A embalagem é um item que está presente na vida do ser humano desde os tempos mais longínquos, ajudando nas mais variadas e crescentes necessidades da sociedade e evoluindo ao decorrer dos tempos em níveis técnicos e conceituais. Utilizada, inicialmente, para conter e proteger os alimentos, a embalagem proporcionava também o transporte e armazenamento destes produtos. As primeiras embalagens eram identificadas exclusivamente por suas formas, a exemplo do formato do jarro, propunha-se que o conteúdo era vinho ou azeite, esta linguagem permanece até os dias atuais como forma eficaz de agregar e criar personalidade a um produto. Dentro deste dicionário visual, podemos citar, nos dias atuais, a garrafa da Coca-Cola patenteada em 1915, na sua criação, sua forma representava uma silhueta feminina que possuía a identificação de seu nome em alto relevo, a mesma perdurou por oito décadas.

Com o advento de novas tecnologias e o desenvolvimento das cidades, a embalagem auferiu novas utilidades, uma vez que passou a ser ornamentada com rótulos coloridos e imagens atraentes que fez surgir a primeira função mercadológica da embalagem, tornando os produtos mais atrativos e conferindo-lhes identidade.

Segundo Perez (2004, p. 66), “a embalagem na perspectiva promocional, deve causar impacto para que possa ser vista e diferenciada, mas também tem de criar uma conexão emocional com as pessoas, a fim de que possa ser apreciada e desejada”. A esse contexto, à ampla ação da embalagem, atribuiu-se uma característica antes direcionada apenas pela marca, a de conexão afetiva com o consumidor.

Como objeto semiótico, a embalagem invoca algumas funções essenciais, sendo elas: Distinção – quanto aos seus diferenciais competitivos; Percepção - atrair a

atenção do consumidor; Afinidade – a busca por uma analogia entre o produto e o consumidor, convertendo a um desejo de consumo; Atração – cria conceitos que encanta seu consumidor; Comunicação - transmitir com nitidez e grande eficácia informações e valores.

Alguns produtos encontram na embalagem a única forma de comunicar-se com o sujeito, como exemplos têm os cigarros em que, na maior parte dos países, a publicidade nos meios de massa é proibida. Nessa circunstância, a embalagem aproxima-se do consumidor, assumindo a função de afinidade associada às formas de vida e não a uma realidade concreta.

A marca transmite valores que facilitam a comunicação direta com o consumidor, contribuindo no processo de venda através da embalagem, atraindo e conquistando o consumidor, informando de forma direta e objetiva o que é o produto, o que ele faz e a quem ele será direcionado.

A embalagem deve comunicar de forma clara os atributos complementares do produto, atendendo às necessidades e aos desejos, transferindo confiança de seus componentes e agregando valor ao produto. Uma das associações mais intensas que os consumidores têm com a marca está relacionada à exterioridade e formato da embalagem, pois, a partir do momento em que a aquisição foi realizada, ela irá comunicar e fortalecer um vínculo com o consumidor, estando em contato direto por tempo indeterminado, exercendo também uma função arbitrária de luxo e ostentação.

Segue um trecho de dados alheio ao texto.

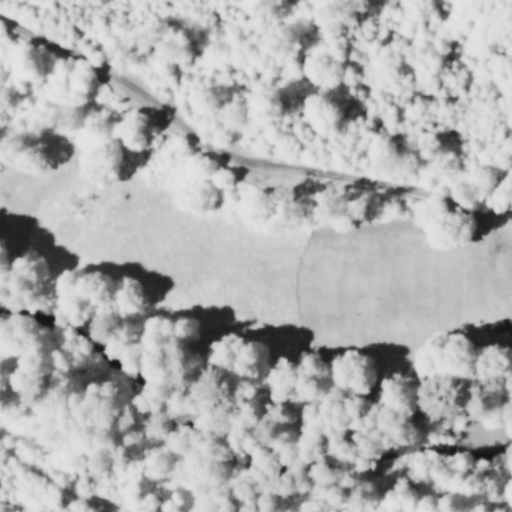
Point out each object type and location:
road: (312, 81)
road: (243, 158)
road: (51, 478)
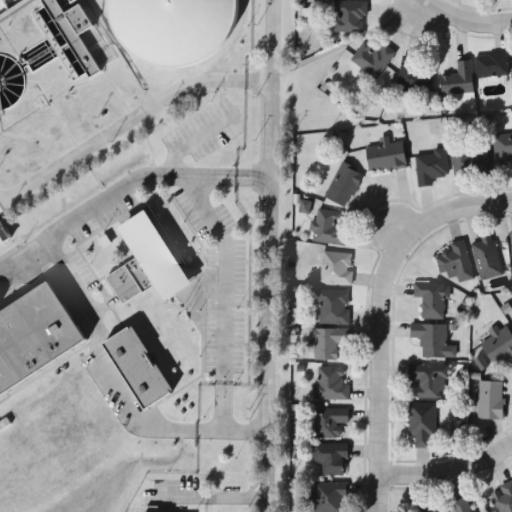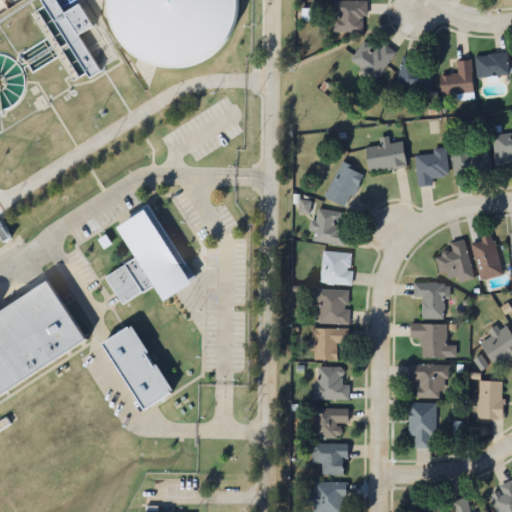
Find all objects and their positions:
building: (349, 17)
silo: (181, 23)
building: (181, 23)
road: (461, 24)
building: (169, 30)
road: (408, 34)
building: (73, 35)
building: (372, 57)
building: (492, 66)
building: (414, 76)
building: (458, 81)
building: (503, 149)
building: (385, 157)
building: (471, 160)
building: (430, 167)
building: (344, 185)
road: (478, 210)
road: (380, 221)
building: (328, 228)
building: (3, 236)
wastewater plant: (115, 239)
building: (152, 255)
road: (266, 256)
building: (486, 258)
building: (148, 261)
building: (455, 262)
building: (337, 268)
building: (432, 299)
building: (334, 307)
building: (37, 325)
building: (34, 338)
building: (432, 341)
building: (328, 343)
building: (499, 346)
building: (143, 357)
building: (135, 369)
building: (429, 380)
building: (330, 384)
building: (490, 401)
building: (329, 423)
building: (421, 425)
building: (330, 459)
building: (325, 498)
building: (504, 498)
building: (461, 505)
building: (164, 508)
building: (428, 509)
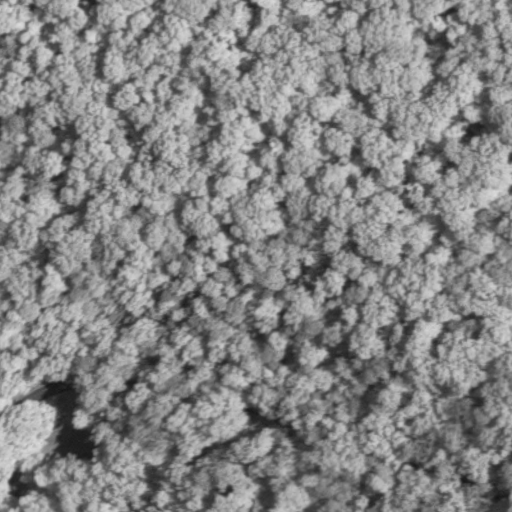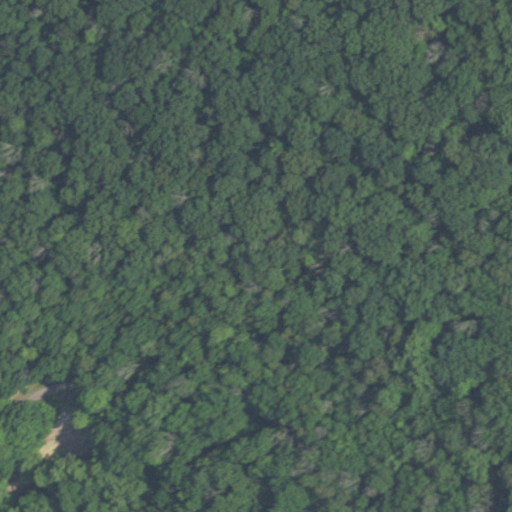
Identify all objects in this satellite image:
road: (204, 0)
park: (256, 256)
road: (45, 374)
road: (259, 420)
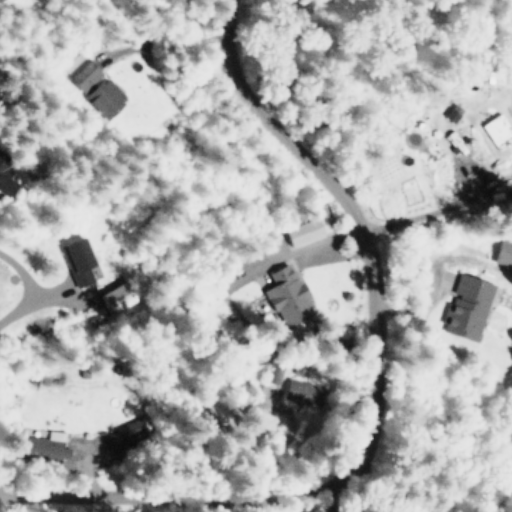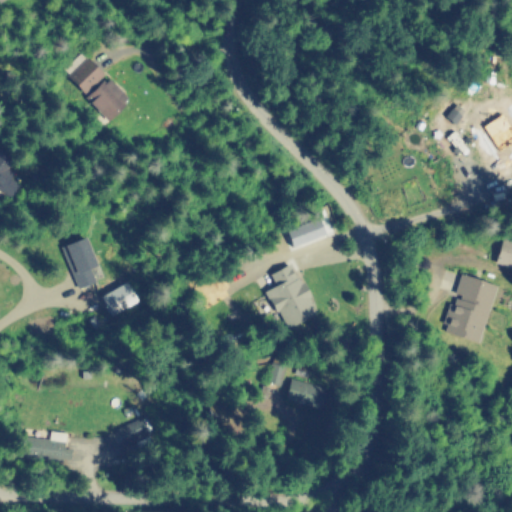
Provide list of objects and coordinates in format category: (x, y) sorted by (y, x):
building: (80, 71)
building: (81, 72)
road: (167, 86)
building: (105, 96)
building: (106, 98)
building: (3, 166)
building: (6, 175)
road: (439, 208)
road: (352, 220)
building: (304, 232)
building: (304, 233)
road: (327, 244)
building: (505, 252)
building: (503, 253)
building: (78, 261)
building: (79, 261)
road: (28, 287)
building: (114, 295)
building: (287, 295)
building: (289, 296)
building: (118, 298)
building: (468, 306)
building: (468, 308)
building: (273, 371)
building: (304, 393)
building: (304, 393)
building: (214, 414)
building: (218, 416)
building: (130, 430)
building: (47, 447)
building: (42, 448)
road: (177, 500)
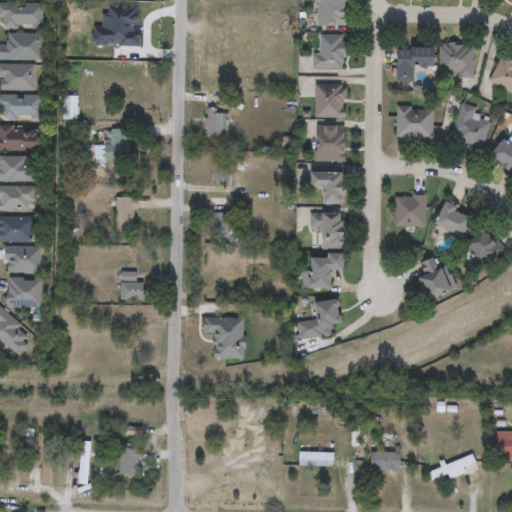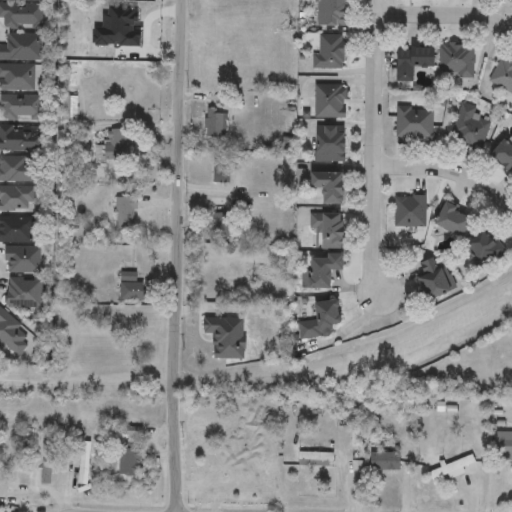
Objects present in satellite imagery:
building: (330, 12)
building: (332, 13)
building: (21, 15)
building: (22, 16)
road: (446, 16)
building: (131, 30)
building: (131, 30)
building: (21, 47)
building: (22, 49)
building: (328, 51)
building: (330, 52)
building: (411, 60)
building: (454, 60)
building: (457, 61)
building: (414, 62)
building: (502, 74)
building: (503, 75)
building: (17, 77)
building: (17, 78)
building: (328, 100)
building: (331, 101)
building: (21, 107)
building: (21, 108)
building: (69, 108)
building: (70, 109)
building: (412, 123)
building: (216, 124)
building: (415, 124)
building: (216, 125)
building: (469, 128)
building: (472, 129)
building: (20, 139)
building: (20, 140)
building: (118, 144)
building: (329, 144)
building: (119, 145)
building: (332, 145)
road: (375, 148)
building: (503, 155)
building: (504, 155)
building: (18, 169)
building: (18, 170)
building: (220, 171)
building: (221, 171)
road: (449, 173)
building: (328, 185)
building: (331, 187)
building: (17, 198)
building: (17, 199)
building: (408, 210)
building: (411, 212)
building: (126, 216)
building: (127, 217)
building: (222, 225)
building: (223, 226)
building: (326, 228)
building: (17, 229)
building: (17, 230)
building: (330, 230)
building: (484, 247)
building: (487, 248)
road: (180, 255)
building: (23, 258)
building: (24, 260)
building: (323, 269)
building: (326, 270)
building: (432, 278)
building: (435, 280)
building: (132, 291)
building: (24, 292)
building: (133, 292)
building: (25, 293)
building: (319, 320)
building: (322, 321)
building: (216, 332)
building: (217, 332)
building: (12, 335)
building: (13, 336)
building: (8, 456)
building: (9, 456)
building: (315, 459)
building: (242, 460)
building: (316, 460)
building: (242, 461)
building: (383, 461)
building: (129, 462)
building: (83, 463)
building: (130, 463)
building: (384, 463)
building: (83, 464)
building: (45, 469)
building: (450, 469)
building: (451, 469)
building: (46, 470)
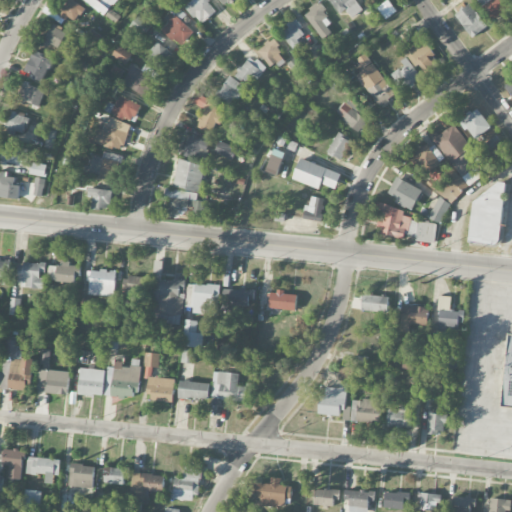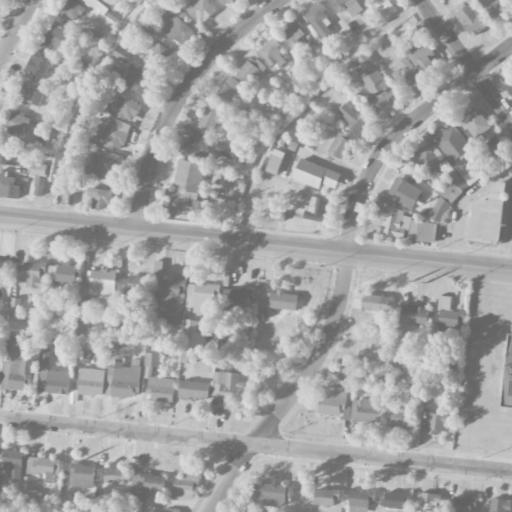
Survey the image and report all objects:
building: (225, 1)
building: (102, 4)
building: (347, 7)
building: (496, 7)
building: (387, 9)
building: (200, 10)
building: (71, 11)
building: (471, 20)
building: (319, 22)
building: (140, 26)
building: (177, 27)
road: (15, 29)
building: (293, 33)
building: (55, 37)
building: (121, 54)
building: (160, 55)
building: (425, 57)
road: (467, 59)
building: (38, 65)
building: (250, 71)
building: (406, 76)
building: (140, 79)
building: (374, 81)
building: (509, 85)
building: (230, 92)
building: (30, 95)
road: (176, 98)
building: (125, 109)
building: (352, 116)
building: (209, 118)
building: (18, 122)
building: (475, 123)
building: (111, 134)
building: (339, 146)
building: (197, 148)
building: (225, 150)
building: (460, 153)
building: (21, 158)
building: (427, 159)
building: (275, 162)
building: (105, 166)
building: (189, 175)
building: (315, 175)
building: (449, 185)
building: (8, 186)
building: (39, 186)
building: (405, 193)
building: (100, 197)
building: (186, 203)
road: (464, 205)
building: (314, 209)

Podemos observar que o contato visual e o tato correspondem como principal elemento de interação do sujeito com o objeto. Considerando a análise das leituras estabelecidas através das informações descritas por meio de uma semiótica do objeto, as embalagens são portadoras de informações, ou seja, um veículo de mensagens dos elementos que compreendem a marca, podem assim ocasionar uma comunicação direta e objetiva com este sujeito.